7. On the other hand, the Ld.DR argued that as seen from the order of the AO as well as the Ld.CIT(A), the assessee failed to furnish the details in spite of giving number of opportunities. Therefore, argued that no fruitful purpose would be served in the absence of the details, therefore, requested to dismiss the appeal of the assessee.
We have heard both the parties and perused the material placed on record. The only issue in this case is tax liability on joint deposit holders. As per the information placed before the Ld.CIT(A) in para No.5.1.2 of the order of the Ld.CIT(A), the interest payments covering joint accounts was Rs.72,40,704/-. The Ld.CIT(A) considered the clarification letter issued by CBDT to Indian Banks Association and allowed partial relief to the assessee.
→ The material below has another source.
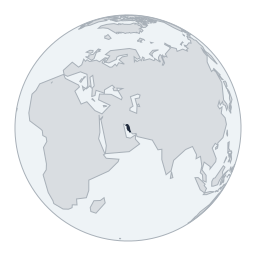 Bushehr on an orthographic globe, rotated 16°
{"feature_id": "IRN-3210", "entity_name": "Bushehr", "entity_type": "Province", "adm_level": 1, "iso_a3": "IRN", "parent_name": "Iran", "parent_adm1": "", "projection": "orthographic", "projection_center": [51.169, 28.786], "detail": "fine", "context": "on_globe", "style": "filled", "palette": "slate", "viewbox_px": 256, "rotation_deg": 16, "n_neighbors": 0, "source": "natural_earth", "source_scale": "10m", "svg_char_len": 10929}
<svg xmlns="http://www.w3.org/2000/svg" viewBox="0 0 256 256"><g transform="rotate(16 128 128)"><circle cx="128" cy="128" r="113" fill="#eef3f6" stroke="#a8b0b8"/><path d="M142.5,16.3L145.2,16.7L150.3,17.6L148.1,17.2L154.1,18.4L156.7,19.1L155.5,18.8L160.0,20.1L159.2,19.9L161.0,20.6L159.7,20.5L154.3,19.1L153.4,19.1L156.6,20.0L157.4,20.7L152.7,19.3L153.5,20.5L144.8,19.1L133.4,16.5L127.5,16.8L113.2,17.3L113.5,17.6L108.3,18.4L106.7,19.1L104.5,19.3L105.2,19.8L107.5,19.6L108.5,19.8L107.8,20.3L104.9,20.5L104.8,20.3L103.6,20.6L102.4,20.5L102.6,20.9L99.1,21.2L101.4,21.7L97.7,22.7L95.7,22.8L97.4,21.7L96.9,20.0L95.4,20.3L91.6,21.4L81.3,25.7L79.0,26.6L74.8,28.7L75.4,28.5L78.8,26.9L78.9,27.4L83.1,25.6L83.7,25.7L87.5,24.6L85.3,26.1L81.2,28.2L77.9,29.2L76.0,30.3L77.8,30.6L70.5,34.1L63.6,39.4L61.8,40.4L60.8,39.6L64.1,36.1L62.8,36.2L62.0,37.6L57.8,40.5L56.4,41.7L55.7,42.6L56.6,42.1L54.8,43.6L55.0,42.4L56.6,41.1L56.5,41.4L58.0,39.9L58.1,39.7L64.7,34.9L71.6,30.5L78.8,26.7L86.3,23.4L94.0,20.6L101.9,18.4L109.9,16.8L118.0,15.8L126.2,15.4L134.3,15.5L142.5,16.3ZM15.9,139.2L16.1,140.8L16.3,142.7L15.9,139.2ZM161.5,20.7L162.4,21.0L162.9,21.3L161.5,20.7ZM88.4,23.9L88.0,24.3L87.5,24.3L88.4,23.9ZM90.5,23.3L90.3,23.0L91.3,22.7L91.4,22.8L90.5,23.3ZM161.4,21.4L161.9,21.9L160.4,21.1L161.4,21.4ZM90.5,23.6L93.0,22.1L94.7,21.6L96.5,21.7L90.5,23.6ZM161.6,22.0L162.9,23.6L165.1,24.2L159.5,23.7L160.3,22.3L158.1,21.2L160.3,21.9L161.6,22.0ZM108.5,19.3L106.0,19.6L108.8,18.9L108.5,19.3ZM110.0,18.8L117.0,17.0L120.3,17.0L117.3,17.5L122.2,17.4L120.4,18.3L117.3,18.6L115.5,18.3L116.2,18.9L110.0,18.8ZM156.2,23.3L155.7,23.6L155.2,23.0L156.2,23.3ZM109.2,19.8L110.3,19.4L113.2,19.3L111.6,20.3L111.1,20.0L109.2,19.8ZM124.3,17.1L126.2,17.3L125.3,18.1L125.9,18.3L120.6,18.3L124.3,17.1ZM110.1,20.2L110.6,20.8L108.6,21.3L108.3,20.3L110.1,20.2ZM114.7,19.0L116.0,19.0L114.8,19.3L114.7,19.0ZM101.6,23.9L102.8,23.2L104.5,23.1L101.6,23.9ZM111.0,21.0L111.7,20.8L112.5,20.7L112.4,21.2L111.0,21.0ZM120.3,19.0L119.5,19.3L122.5,19.0L121.9,19.7L118.4,19.6L119.7,20.0L116.9,19.9L120.3,19.0ZM114.7,21.5L110.1,22.0L107.4,23.3L105.9,23.4L110.5,21.3L114.7,21.5ZM116.2,20.6L114.9,21.2L113.7,20.9L113.8,20.3L116.2,20.6ZM122.7,20.2L124.5,19.1L125.2,19.2L122.7,20.2ZM114.2,21.9L115.3,21.8L114.1,22.1L114.2,21.9ZM120.4,20.8L120.9,20.3L121.7,20.4L120.4,20.8ZM117.1,22.1L115.6,22.2L115.6,21.8L117.1,22.1ZM118.8,21.5L119.7,21.8L116.5,21.5L118.9,21.3L118.8,21.5ZM121.0,20.9L121.7,20.8L120.7,21.1L121.0,20.9ZM117.8,23.8L113.8,23.6L113.8,22.6L117.8,22.9L117.8,23.8ZM28.5,140.8L26.4,121.9L29.2,117.2L31.0,109.9L51.3,94.2L54.1,97.6L68.5,100.3L70.0,101.9L66.8,107.2L76.3,117.9L81.2,114.1L91.4,120.4L99.1,121.6L104.6,111.1L91.9,109.0L91.3,103.2L102.6,100.3L113.9,102.6L114.0,100.4L108.2,94.9L112.0,91.5L106.3,92.7L107.6,95.1L104.1,96.0L102.6,93.9L104.0,92.7L101.0,91.2L94.9,97.8L95.7,101.0L86.9,100.6L87.3,105.9L84.5,107.7L82.7,99.4L83.9,96.8L79.6,87.1L77.5,89.8L81.5,99.2L79.7,98.1L77.0,102.2L77.6,98.2L73.8,87.7L66.8,87.1L55.6,95.0L51.9,94.3L49.9,90.4L56.3,80.1L63.7,83.1L66.1,80.0L66.5,74.0L68.7,75.6L69.8,73.7L72.8,74.7L79.0,71.5L82.3,72.2L86.6,66.8L88.9,66.5L85.7,69.7L85.2,72.5L93.8,74.6L95.9,73.8L98.0,70.2L100.1,71.5L101.1,67.8L106.9,67.6L100.6,64.9L102.9,61.2L107.4,59.0L107.0,57.4L99.7,61.0L97.8,62.9L97.9,65.3L91.7,70.7L88.4,71.0L90.6,63.8L86.1,63.6L89.8,58.5L107.4,51.2L113.8,50.7L120.4,57.3L117.9,59.3L114.2,57.8L115.9,62.6L116.6,60.5L118.3,61.7L120.9,58.9L122.3,59.6L122.5,55.7L124.4,56.3L124.3,58.8L129.8,55.5L134.4,56.1L135.0,55.1L134.3,53.8L140.5,55.7L140.7,54.9L138.7,53.9L137.8,51.6L138.6,48.6L140.7,49.4L140.7,50.6L143.9,54.6L143.6,58.0L144.5,58.1L145.3,55.4L141.4,50.4L141.3,48.4L143.5,50.4L142.7,49.5L143.3,48.8L145.8,48.9L143.5,46.6L147.2,38.5L152.5,38.3L154.1,40.8L158.9,37.1L164.5,37.8L162.7,36.8L163.8,34.8L162.0,34.5L161.2,33.9L163.1,29.3L165.2,29.1L164.0,26.7L163.1,26.2L161.4,26.1L159.5,23.7L165.1,24.2L167.0,25.1L169.2,25.0L173.1,27.3L177.4,29.3L180.3,32.3L183.4,33.9L183.9,33.7L188.6,36.1L196.3,42.1L187.7,37.9L175.7,30.5L180.4,33.4L178.6,33.0L179.9,34.3L183.3,36.5L184.1,36.6L185.9,42.8L192.7,50.7L193.9,48.6L197.0,49.8L205.7,58.5L212.2,74.7L216.3,77.7L218.1,80.5L217.9,83.6L215.3,79.5L213.0,79.2L211.6,76.6L210.3,80.5L208.2,77.0L208.3,82.1L210.8,84.3L212.6,81.8L213.6,88.2L218.5,91.4L221.6,97.3L221.9,111.1L218.5,117.5L218.8,119.7L216.1,118.7L214.5,124.1L221.1,132.9L221.6,136.2L218.1,144.8L217.7,142.5L210.6,139.8L210.7,147.9L216.1,151.9L218.0,158.4L214.5,157.9L212.4,152.3L209.8,151.1L209.5,144.3L205.5,135.3L201.9,138.8L201.2,134.7L195.1,128.0L189.3,132.8L180.8,146.5L181.2,157.1L177.5,162.4L169.2,149.0L166.4,139.1L162.8,140.7L154.7,132.9L139.0,133.7L137.3,131.0L134.2,132.4L128.6,129.8L126.2,125.3L122.6,125.6L129.1,137.4L133.1,137.1L137.1,132.5L138.2,136.7L143.6,140.1L135.7,150.4L113.3,158.9L112.0,150.9L99.7,127.5L100.6,125.0L100.6,124.7L100.5,124.2L98.4,128.1L96.6,123.4L102.2,139.8L102.7,146.4L113.0,159.3L111.8,160.5L115.4,163.1L127.9,160.5L127.8,163.1L121.3,174.7L104.7,188.9L107.5,198.8L107.2,206.5L98.1,210.4L100.2,216.0L95.6,217.2L96.2,220.0L93.3,222.4L87.9,223.8L77.5,221.1L75.9,218.6L69.1,212.0L59.3,196.4L60.9,190.7L59.5,185.0L52.1,170.0L53.7,163.4L51.9,159.5L48.2,158.7L46.3,154.1L44.2,153.0L31.6,148.2L28.5,140.8ZM42.7,104.2L41.7,106.3L42.7,104.2ZM124.9,110.7L132.3,111.5L130.6,104.4L133.3,104.2L131.7,102.0L130.4,103.9L126.8,97.9L130.6,96.0L130.5,93.0L128.0,92.7L121.7,97.2L126.8,105.6L124.5,108.3L124.9,110.7ZM57.8,40.5L57.7,40.7L56.6,41.7L57.8,40.5ZM55.9,44.8L53.1,47.0L55.0,45.2L54.2,45.4L57.3,42.0L61.2,40.7L58.9,41.8L55.9,44.8ZM62.5,37.5L60.1,39.5L62.6,37.4L62.5,37.5ZM73.0,63.1L73.3,64.8L71.2,66.6L67.0,66.6L70.0,63.8L73.0,63.1ZM74.3,66.8L77.7,60.2L80.5,60.2L78.3,61.3L79.8,62.0L76.8,63.9L76.2,70.8L74.3,72.9L67.5,71.2L70.8,70.4L70.2,68.7L74.3,66.8ZM81.5,45.8L83.0,43.7L87.0,46.4L85.1,48.2L80.8,48.0L80.5,45.9L81.5,45.8ZM93.2,24.5L93.5,24.0L94.3,23.9L94.7,24.2L93.2,24.5ZM102.0,23.6L92.7,26.6L92.6,26.2L87.3,28.9L84.9,28.8L88.4,27.0L82.6,29.1L84.8,27.5L80.9,29.2L89.0,25.1L90.8,24.0L89.7,25.2L91.9,25.3L93.3,25.0L98.8,23.3L103.6,21.1L106.5,21.1L107.3,21.6L106.6,22.1L104.9,21.9L105.1,22.8L102.2,22.9L102.0,23.6ZM114.4,32.2L112.8,31.1L112.8,34.1L109.8,33.7L110.0,34.1L107.2,34.6L104.2,36.1L103.1,35.7L102.4,36.4L100.6,36.9L99.3,37.9L96.8,37.5L95.0,38.7L94.8,37.9L92.3,40.1L93.1,38.4L90.8,39.1L91.3,40.4L81.2,37.8L76.4,38.6L72.0,40.3L73.9,37.4L79.2,34.2L85.8,31.5L90.2,31.4L90.2,30.3L92.3,30.0L91.4,31.0L94.1,29.3L95.6,29.4L101.5,27.8L104.4,25.7L106.7,25.2L106.3,26.1L108.8,25.1L109.5,26.5L111.1,26.2L113.5,27.5L111.7,29.5L113.7,29.1L115.6,30.3L114.4,32.2ZM118.4,24.2L117.0,26.4L114.7,27.4L111.6,24.8L110.0,24.8L107.9,23.5L111.3,22.2L111.6,22.7L112.6,22.8L111.2,23.2L113.1,23.0L113.6,23.7L115.3,23.9L114.4,24.5L118.4,24.2ZM72.7,100.4L74.1,101.1L76.4,101.5L74.8,104.3L72.7,100.4ZM70.0,93.3L71.3,93.3L70.1,97.1L68.7,96.5L70.0,93.3ZM73.1,90.2L71.5,93.0L71.5,91.2L73.1,90.2ZM87.1,69.6L88.6,69.6L88.4,70.5L87.1,71.6L87.1,69.6ZM113.6,42.1L113.1,41.1L113.8,40.8L114.8,38.3L117.1,38.5L117.3,40.1L113.6,42.1ZM101.9,112.7L99.0,114.4L98.1,113.2L99.3,112.8L101.9,112.7ZM85.8,109.5L89.0,111.6L85.3,110.2L85.8,109.5ZM116.2,42.0L116.4,40.9L117.4,41.7L116.2,42.0ZM118.8,38.6L120.2,39.3L117.5,38.3L118.8,38.6ZM150.7,236.2L151.8,236.4L150.0,236.8L150.7,236.2ZM126.7,206.3L120.7,218.7L115.3,218.5L113.6,214.9L115.3,207.3L121.4,205.3L124.2,201.6L126.7,206.3ZM230.8,164.6L232.0,163.7L231.9,164.2L230.8,164.6ZM229.7,164.4L231.2,163.1L229.3,165.7L229.7,164.4ZM231.7,162.5L233.2,160.1L233.9,158.7L233.7,159.8L231.7,162.5ZM228.6,165.4L221.7,170.5L218.7,171.3L219.6,169.2L224.5,166.4L228.6,165.4ZM219.4,169.3L214.5,167.5L206.1,157.3L209.1,156.3L217.6,160.7L217.1,162.4L220.1,164.4L219.4,169.3ZM230.4,153.1L229.8,157.8L226.2,160.3L224.5,160.9L223.3,156.2L224.0,152.9L225.5,151.9L230.1,138.0L232.0,138.9L230.9,144.3L232.3,146.9L230.4,153.1ZM181.8,157.9L184.8,163.3L182.6,164.8L181.8,157.9ZM231.0,129.4L229.8,135.5L230.6,128.2L231.0,129.4ZM231.0,123.1L231.5,125.2L230.4,123.8L231.0,123.1ZM219.6,122.7L218.1,124.3L217.6,122.8L219.3,119.9L219.6,122.7ZM223.9,102.3L225.6,106.9L225.9,108.6L224.4,106.4L223.9,102.3ZM135.8,44.5L131.9,47.5L130.5,50.3L132.1,52.6L128.2,50.9L130.3,46.5L135.8,44.5ZM145.6,39.0L144.2,37.3L145.9,37.4L146.4,37.8L145.6,39.0ZM144.0,38.4L140.2,37.6L140.1,36.3L143.1,37.2L144.0,38.4ZM128.1,39.3L126.8,40.2L126.0,39.4L128.1,39.3ZM213.3,201.6L212.8,202.2L211.6,203.3L214.1,200.3L217.4,194.2L218.0,193.8L220.4,188.8L227.5,179.0L233.2,166.3L234.6,164.0L237.2,155.2L237.7,153.7L235.2,162.5L232.1,170.9L228.4,179.2L223.9,187.0L218.9,194.5L213.3,201.6ZM233.6,161.8L235.5,156.6L236.2,155.2L233.6,161.8ZM239.9,140.7L240.0,140.3L239.2,142.8L239.1,141.5L239.6,138.9L238.7,139.6L239.7,136.1L239.9,139.2L240.4,134.5L240.5,133.2L239.9,140.7ZM239.1,145.2L239.3,144.7L239.0,146.4L239.1,145.2ZM237.1,146.6L236.9,147.9L236.5,147.7L237.1,146.6ZM237.6,145.1L238.6,144.4L237.4,146.3L237.6,145.1ZM233.2,147.0L233.7,149.2L235.2,145.7L234.0,149.5L234.8,152.8L234.3,154.9L233.6,151.2L232.9,156.6L232.1,157.3L232.0,153.5L232.9,147.5L233.6,144.5L236.3,140.4L233.2,147.0ZM237.7,141.8L237.4,139.2L237.6,136.7L238.0,137.8L237.7,141.8ZM235.9,133.1L234.4,130.8L233.5,133.4L234.8,125.8L236.1,129.2L235.9,133.1ZM233.9,126.2L233.1,128.6L233.6,124.4L233.9,126.2ZM232.6,127.6L232.0,125.2L232.9,124.6L232.6,127.6ZM234.4,125.7L233.7,121.1L234.6,123.2L234.4,125.7ZM230.4,119.9L233.1,122.1L230.4,122.8L228.1,114.6L229.1,113.4L230.4,119.9ZM221.8,81.1L220.4,79.2L220.6,77.7L221.6,79.4L221.8,81.1ZM220.1,71.9L220.2,76.7L220.0,80.9L221.1,81.3L222.9,85.6L220.2,83.0L218.8,77.3L219.3,74.9L217.3,71.5L216.5,68.2L213.5,64.7L212.5,62.6L215.3,65.1L220.1,71.9ZM212.3,63.4L206.9,57.0L208.3,56.1L209.8,57.3L211.7,60.5L210.8,60.8L212.3,63.4ZM206.0,55.3L205.1,55.6L195.3,48.6L193.6,46.9L201.8,51.4L201.4,51.9L203.6,53.9L206.0,55.3ZM156.9,23.9L155.8,23.6L156.8,23.6L156.9,23.9ZM160.2,33.8L159.3,32.9L160.5,32.8L160.2,33.8ZM157.4,30.7L156.7,31.4L156.6,30.3L157.4,30.7ZM155.3,33.1L156.0,31.5L156.6,33.5L155.3,33.1Z" fill="#d9dde1" stroke="#a8b0b8" stroke-width="1"/><path d="M130.6,130.9L130.5,130.7L130.4,130.5L130.4,130.4L130.2,130.3L130.2,130.2L129.9,130.2L129.6,129.9L129.4,129.9L129.2,129.9L128.9,129.9L128.7,129.8L128.5,129.7L128.4,129.7L128.3,129.4L128.2,129.3L128.2,129.2L128.1,128.9L127.8,128.5L127.8,128.4L127.8,128.2L127.7,128.0L127.7,127.9L127.4,127.7L127.5,127.6L127.6,127.4L127.5,127.5L127.5,127.4L127.4,127.4L127.2,127.3L127.1,127.2L127.1,126.9L127.1,126.7L126.9,126.5L126.9,126.4L126.7,126.3L126.7,126.2L126.5,125.9L126.4,125.9L126.3,125.7L126.2,125.7L126.3,125.6L126.2,125.6L126.3,125.5L126.2,125.4L126.1,125.2L126.4,125.1L126.5,125.2L126.9,125.3L127.0,125.3L127.1,125.6L127.3,125.9L127.7,125.9L128.0,126.0L128.2,126.3L128.3,126.5L128.6,126.7L128.7,126.8L129.5,128.3L129.5,128.5L129.8,129.2L129.8,129.3L130.0,129.3L130.1,129.5L130.3,130.0L130.6,130.3L130.8,130.5L131.1,130.7L131.1,130.8L130.9,130.8L130.7,130.8L130.6,130.9Z" fill="#64748b" stroke="#1e293b" stroke-width="1.5"/></g></svg>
As seen from the order of Ld. the CIT(A), we observe that the Ld.CIT(A) examined the details and confirmed the amount to the extent of Rs.68,24,522/- in respect of 162 cases. During the appeal hearing, for a query from the bench, the Ld.AR neither furnished the actual tax liability nor furnished the details. The case was posted for hearing in as many as 20 occasions and the A.R continuously taken the adjournment. The appeal was filed was way back on 03.05.2017 and the Ld.A.R. could not explain the mistake in the order of the Ld.CIT(A). In the instant case, the Ld.AR could not bring any mistake of calculation of tax liability u/s 201 and 201(1A). Therefore, we are unable to accept the contention of the Ld.AR that there was mistake in the tax calculation. From the order of the Ld.CIT(A), we observe that the Ld.CIT(A) has correctly calculated the TDS liability in respect of 162 cases and the assessee failed to show that there was mistake in the order of the Ld.CIT(A). Therefore, we find no error in the order of the Ld.CIT(A) and the same is upheld.
In the result, appeal of the assessee is dismissed.
Order pronounced in the open court on 6th March, 2020.